■ 作業指示: 抜粋文によると、米国の小売売上高は2021年春以降どのように推移したか。

■ 抜粋文:

════

2020年のコロナ・ショック後も主要先進国は 感染者数増加の波に苦慮しました。しかし、英米を中心に、医療崩壊を避けられる限り経済活動の再開を続けるとの政治的意思が働いたほか、ワクチン接種の進展などで重症者数の増加が限定的となったことから、2021年の世界経済は概ね順調に回復しました。
最も注目される米国の雇用を見ると、コロナ・ショックで失われた2,200万人を超える雇用は、数字上ではまだ完全に戻っていないものの、FRB(連邦準備制度理事会)などはほぼ十分 回復した、つまり正常化したと判断し始めています。コロナ禍で早期退職を決めた人が多かったほか、接客がない仕事など、新しい職に移るための職探しに向けて退職する「摩擦的失業」が多いと判断されているからです。経済データを見ると、確かに米国では仕事を探す人そのものが減ることで失業率が低下しています。また、レストランなどの求人はなかなか埋まらないようで市場にミスマッチがあります。
米国の小売売上高はコロナ・ショック前の水準を大幅に超えたものの、2021年春以降はほぼ横ばいです。ただし、トランプ前政権がかつてない多額の一時金や失業手当の上乗せを行っただけでなく、バイデン政権による上乗せも行われました。この効果はまだ十分経済に出てきておらず、お金が預金などに滞留しているとみています。
これまで、冷蔵庫や洗濯機などいわゆる耐久消費財は売れてきたため、一巡感もあるものの、今後は国内旅行などの正常化が家計のサービス業への支出増につながるとみています。また、海外旅行などまだ回復していない消費が主要先進国で残っています。本格的な経済活動の再開となれば、このような部分の消費が上乗せされると期待します。オミクロン株の流行はリスクですが、感染力が強いが重症化しにくいとの見方もあります。そうであれば、医療崩壊が経済活動の再開を妨げる可能性を強く見積りすぎないようにしなければなりません。

════

■ データ記録:
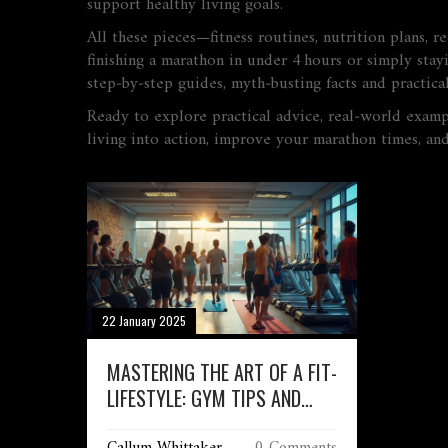
support healthy living goals.
All these pieces—fitness routines, nutrition plans, r
finishing a marathon in under 4 hours or simply stayi
step‑by‑step guides, myth‑busting facts and practica
Ready to explore practical advice, real‑world exampl
living into action, improve your marathon times, an
22 January 2025
MASTERING THE ART OF A FIT-
LIFESTYLE: GYM TIPS AND
LIFESTYLE SECRETS
Callum Whittaker
0 Comments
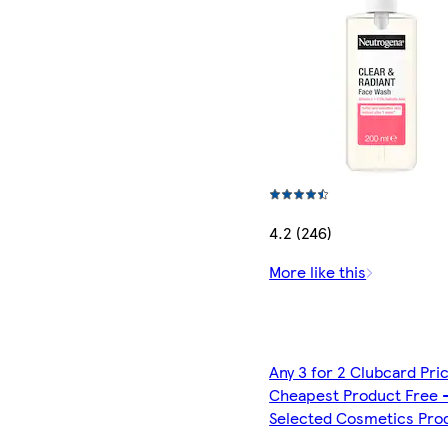
4.2 (246)
More like this
Any 3 for 2 Clubcard Pri
Cheapest Product Free 
Selected Cosmetics Pro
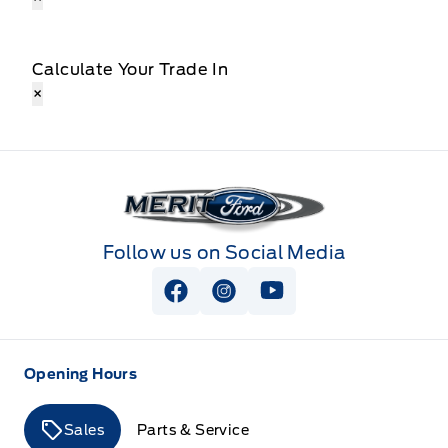
Calculate Your Trade In
×
Merit Ford
Follow us on Social Media
View Facebook Page
View Instagram Page
View Youtube Page
Opening Hours
Sales
Parts & Service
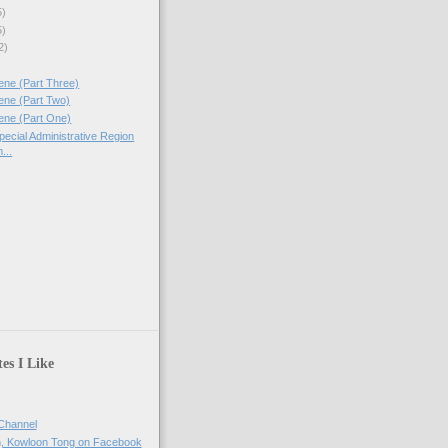
5)
5)
2)
ne (Part Three)
ene (Part Two)
ene (Part One)
ecial Administrative Region
...
es I Like
Channel
h, Kowloon Tong on Facebook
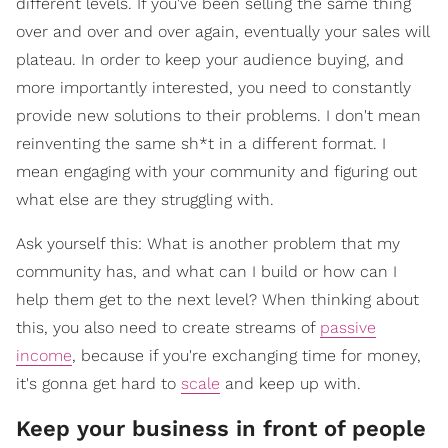
different levels. If you've been selling the same thing
over and over and over again, eventually your sales will
plateau. In order to keep your audience buying, and
more importantly interested, you need to constantly
provide new solutions to their problems. I don't mean
reinventing the same sh*t in a different format. I
mean engaging with your community and figuring out
what else are they struggling with.
Ask yourself this: What is another problem that my
community has, and what can I build or how can I
help them get to the next level? When thinking about
this, you also need to create streams of
passive
income
, because if you're exchanging time for money,
it's gonna get hard to
scale
and keep up with.
Keep your business in front of people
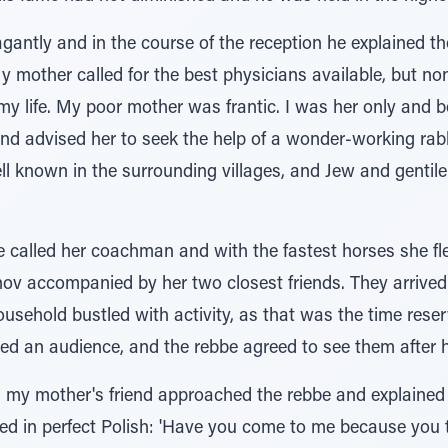
antly and in the course of the reception he explained the
l. My mother called for the best physicians available, but 
my life. My poor mother was frantic. I was her only and 
 and advised her to seek the help of a wonder-working rab
l known in the surrounding villages, and Jew and gentile
e called her coachman and with the fastest horses she f
 accompanied by her two closest friends. They arrived 
ousehold bustled with activity, as that was the time reser
ted an audience, and the rebbe agreed to see them after 
 my mother's friend approached the rebbe and explained t
ied in perfect Polish: 'Have you come to me because you t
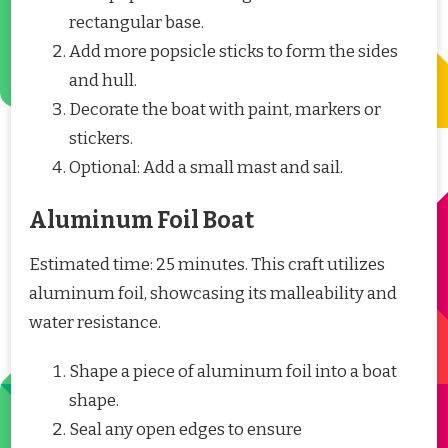
rectangular base.
Add more popsicle sticks to form the sides
and hull.
Decorate the boat with paint, markers or
stickers.
Optional: Add a small mast and sail.
Aluminum Foil Boat
Estimated time: 25 minutes. This craft utilizes
aluminum foil, showcasing its malleability and
water resistance.
Shape a piece of aluminum foil into a boat
shape.
Seal any open edges to ensure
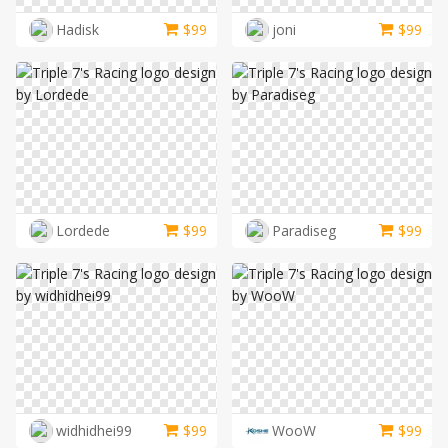
LOGIN
Hadisk
$
99
joni
$
99
Lordede
$
99
Paradiseg
$
99
widhidhei99
$
99
WooW
$
99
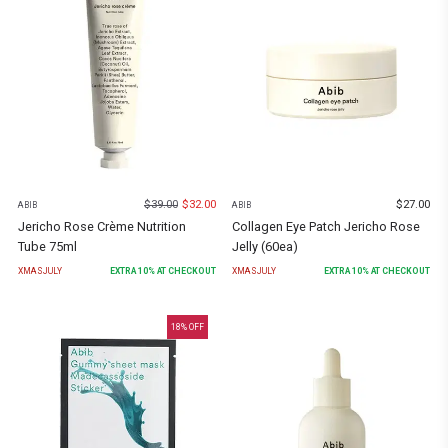
$
39.00
$
32.00
$
27.00
ABIB
ABIB
Jericho Rose Crème Nutrition
Collagen Eye Patch Jericho Rose
Tube 75ml
Jelly (60ea)
XMASJULY
EXTRA
10
% AT CHECKOUT
XMASJULY
EXTRA
10
% AT CHECKOUT
18
% OFF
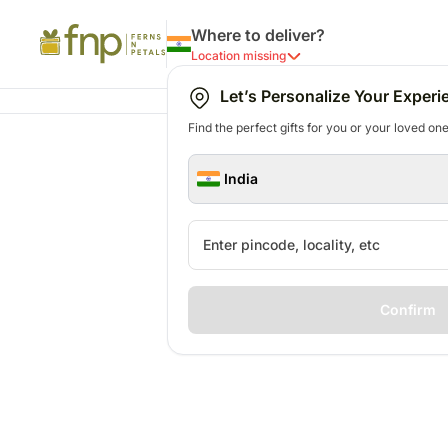
Where to deliver?
Location missing
Let’s Personalize Your Experi
Find the perfect gifts for you or your loved ones
India
Confirm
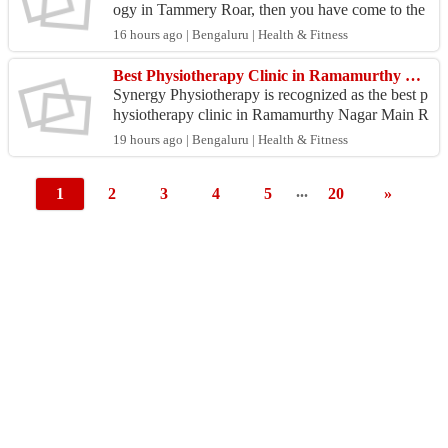
ogy in Tammery Roar, then you have come to the
right place! To obtain the best treatment for neur
16 hours ago | Bengaluru | Health & Fitness
o...
Best Physiotherapy Clinic in Ramamurthy Nagar Main Road
Synergy Physiotherapy is recognized as the best p
hysiotherapy clinic in Ramamurthy Nagar Main R
oad for comprehensive rehabilitation and physical
19 hours ago | Bengaluru | Health & Fitness
welln...
...
1
2
3
4
5
20
»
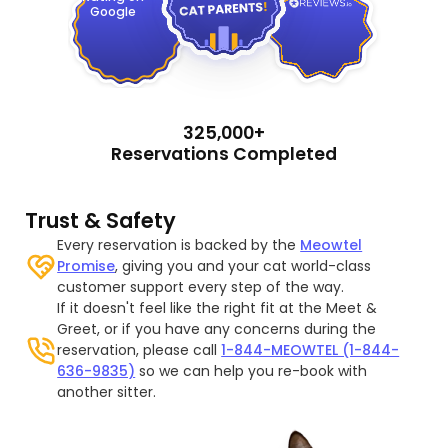
Google
325,000+
Reservations Completed
Trust & Safety
Every reservation is backed by the
Meowtel
Promise
, giving you and your cat world-class
customer support every step of the way.
If it doesn't feel like the right fit at the Meet &
Greet, or if you have any concerns during the
reservation, please call
1-844-MEOWTEL (1-844-
636-9835)
so we can help you re-book with
another sitter.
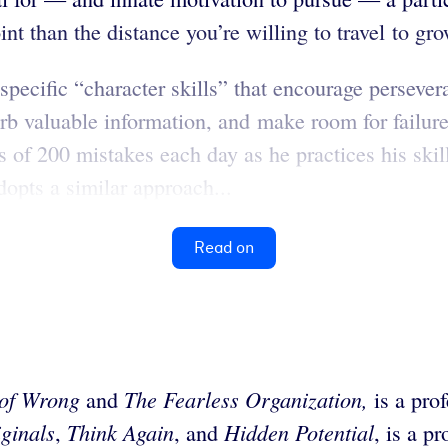
int than the distance you’re willing to travel to gro
ecific “character skills” that encourage persever
sorb valuable information, and make room for failu
 of 200 mistakes each day as he practices his ski
opts a similar approach...
Read on
 of Wrong
The Fearless Organization,
and
is a pro
ginals
Think Again
Hidden Potential
,
, and
, is a p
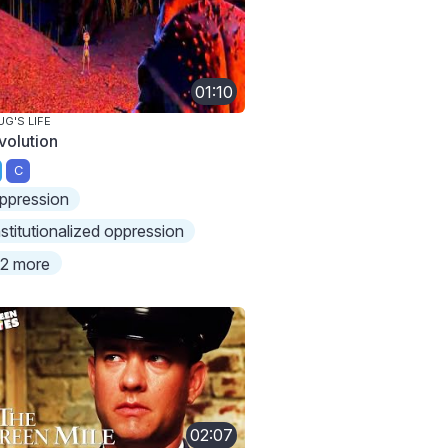
01:10
UG'S LIFE
volution
C
ppression
nstitutionalized oppression
2 more
02:07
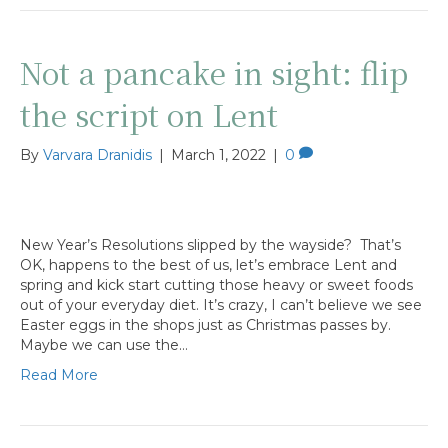
Not a pancake in sight: flip
the script on Lent
By
Varvara Dranidis
|
March 1, 2022
|
0
New Year’s Resolutions slipped by the wayside? That’s
OK, happens to the best of us, let’s embrace Lent and
spring and kick start cutting those heavy or sweet foods
out of your everyday diet. It’s crazy, I can’t believe we see
Easter eggs in the shops just as Christmas passes by.
Maybe we can use the…
Read More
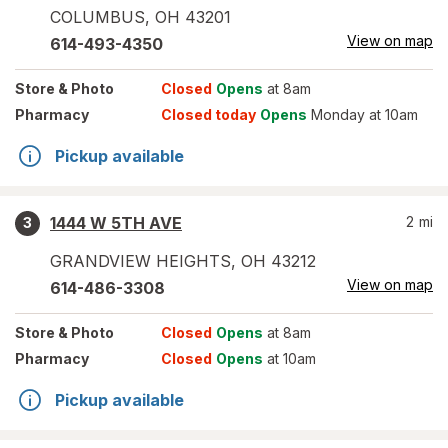
COLUMBUS
,
OH
43201
View on map
614-493-4350
Store
& Photo
Closed
Opens
at 8am
Pharmacy
Closed today
Opens
Monday at 10am
Pickup available
1444 W 5TH AVE
2
mi
3
GRANDVIEW HEIGHTS
,
OH
43212
View on map
614-486-3308
Store
& Photo
Closed
Opens
at 8am
Pharmacy
Closed
Opens
at 10am
Pickup available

════

■ 想定解答: ほぼ横ばいである。